Ina Tipunova haunted by MH17 crash relives the horror a year after disaster

The corpse's delicate, manicured hands have lingered in Ina Tipunova's memory longer than she would have wished.
She was catching up with old friends in the sleepy village of Rozsypne when the missile struck the Boeing 777. 
The deafening explosion silenced them as they watched fire, smoke and debris fill the horizon. 'It looked like confetti falling through from the sky,' she said. 
Bodies rained down too. Many of the 298 victims of the MH17 disaster landed in fields, some in village streets, others in gardens. 

But in a freakish twist of fate, one smashed through the corrugated roof of Ina's house. It became an eduring image of the horrific fate of the passenger jet.
She returned home to find the young woman's naked body sprawled on her kitchen floor, crooked and bloodless.
One year on, as the first anniversary of the Malaysia Airlines catastrophe approaches and the war in eastern Ukrainian continues to claim the lives of soldiers and citizens alike, Ina spoke of the day that bound her with this lifeless, nameless stranger and thrust her obscure, little town onto the global stage.
'I don't why this happened and why she came through my roof. Perhaps it's fate,' Ina said, sheltering from the sun beneath her garden's canopy of grapevines. 
'Every other house was without a body. There were bodies on roads and some in people's gardens, but nothing like this.'

Ina told MailOnline she doesn't know the woman's identity, but would like to meet her family 'to help give them closure'


Inside her ramshackle kitchen, the ceiling's splintered hole remains. Beneath the pots, pans and empty shelves, all that remains of the intruder is a faint, white stain of chlorine.
'I was given some chemicals to clean the floor afterwards,' Ina said, pointing to the ghostly mark. 'I remember she had very beautiful, manicured hands. Her nails were painted pink. I haven't forgotten.'
The widowed mother-of-two shrugged off any suggestion that the incident had traumatised her. 'I lost my first son 10 years ago in a coalmine collapse. After that, nothing really could shock me. This hasn't given me nightmares.' 
But she does think about the girl most days.
'I want to meet her relatives to see pictures of her when she was younger, just to know something about her,' she said. 'But I know nothing. Nothing at all – only that she was from Asia.
'Maybe her family would like to meet me too, to speak with me and see the place where she died.
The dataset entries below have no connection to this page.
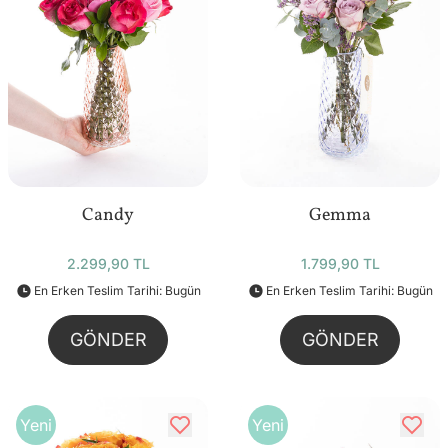
Candy
Gemma
2.299,90 TL
1.799,90 TL
En Erken Teslim Tarihi: Bugün
En Erken Teslim Tarihi: Bugün
GÖNDER
GÖNDER
Yeni
Yeni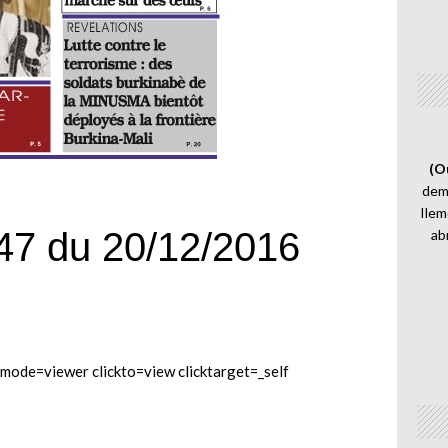
(O
demi
Ilem
47 du 20/12/2016
ab
e=viewer clickto=view clicktarget=_self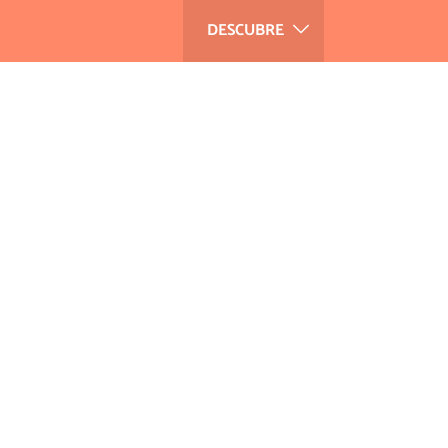
DESCUBRE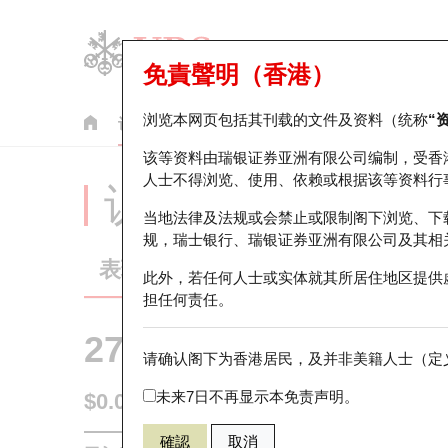
免責聲明（香港）
浏览本网页包括其刊载的文件及资料（统称
“
认股证
牛熊证
美股指数产品
轮证市场统计
该等资料由瑞银证券亚洲有限公司编制，受香
人士不得浏览、使用、依赖或根据该等资料行
认股证分析仪
当地法律及法规或会禁止或限制阁下浏览、下
规，瑞士银行、瑞银证券亚洲有限公司及其相
表现
街货统计
比较
此外，若任何人士或实体就其所居住地区提供
担任何责任。
27306 瑞银
认沽
请确认阁下为香港居民，及并非美籍人士（定义
9988 阿里巴
未来7日不再显示本免责声明。
$0.096
0.003
(-3.03%)
即时
確認
取消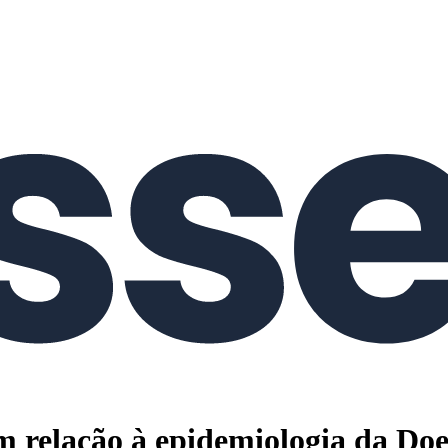
relação à epidemiologia da Do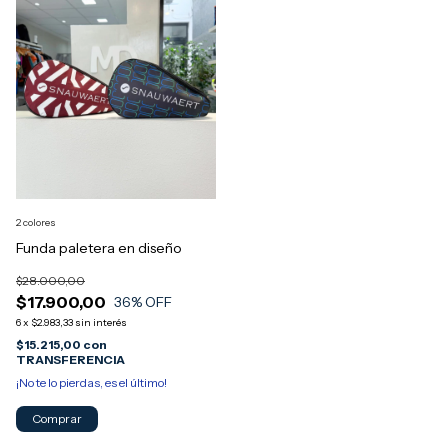
2 colores
Funda paletera en diseño
$28.000,00
$17.900,00
36
% OFF
6
x
$2.983,33
sin interés
$15.215,00
con
TRANSFERENCIA
¡No te lo pierdas, es el último!
Comprar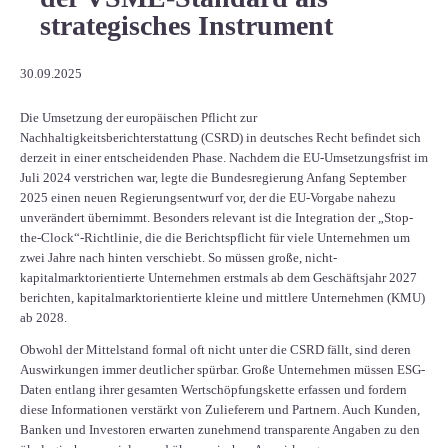
strategisches Instrument
30.09.2025
Die Umsetzung der europäischen Pflicht zur
Nachhaltigkeitsberichterstattung (CSRD) in deutsches Recht befindet sich
derzeit in einer entscheidenden Phase. Nachdem die EU-Umsetzungsfrist im
Juli 2024 verstrichen war, legte die Bundesregierung Anfang September
2025 einen neuen Regierungsentwurf vor, der die EU-Vorgabe nahezu
unverändert übernimmt. Besonders relevant ist die Integration der „Stop-
the-Clock“-Richtlinie, die die Berichtspflicht für viele Unternehmen um
zwei Jahre nach hinten verschiebt. So müssen große, nicht-
kapitalmarktorientierte Unternehmen erstmals ab dem Geschäftsjahr 2027
berichten, kapitalmarktorientierte kleine und mittlere Unternehmen (KMU)
ab 2028.
Obwohl der Mittelstand formal oft nicht unter die CSRD fällt, sind deren
Auswirkungen immer deutlicher spürbar. Große Unternehmen müssen ESG-
Daten entlang ihrer gesamten Wertschöpfungskette erfassen und fordern
diese Informationen verstärkt von Zulieferern und Partnern. Auch Kunden,
Banken und Investoren erwarten zunehmend transparente Angaben zu den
For them, it might help finish the story.'
Next Friday, disparate communities across the world – from locals in villages around the crash site to political leaders in the home countries of the 298 crew and passengers – will unite in memory of the tragedy on July 17, 2014. Church services will be held in surrounding villages, and the Australian, Malaysian and Dutch governments have announced plans for their own ceremonies.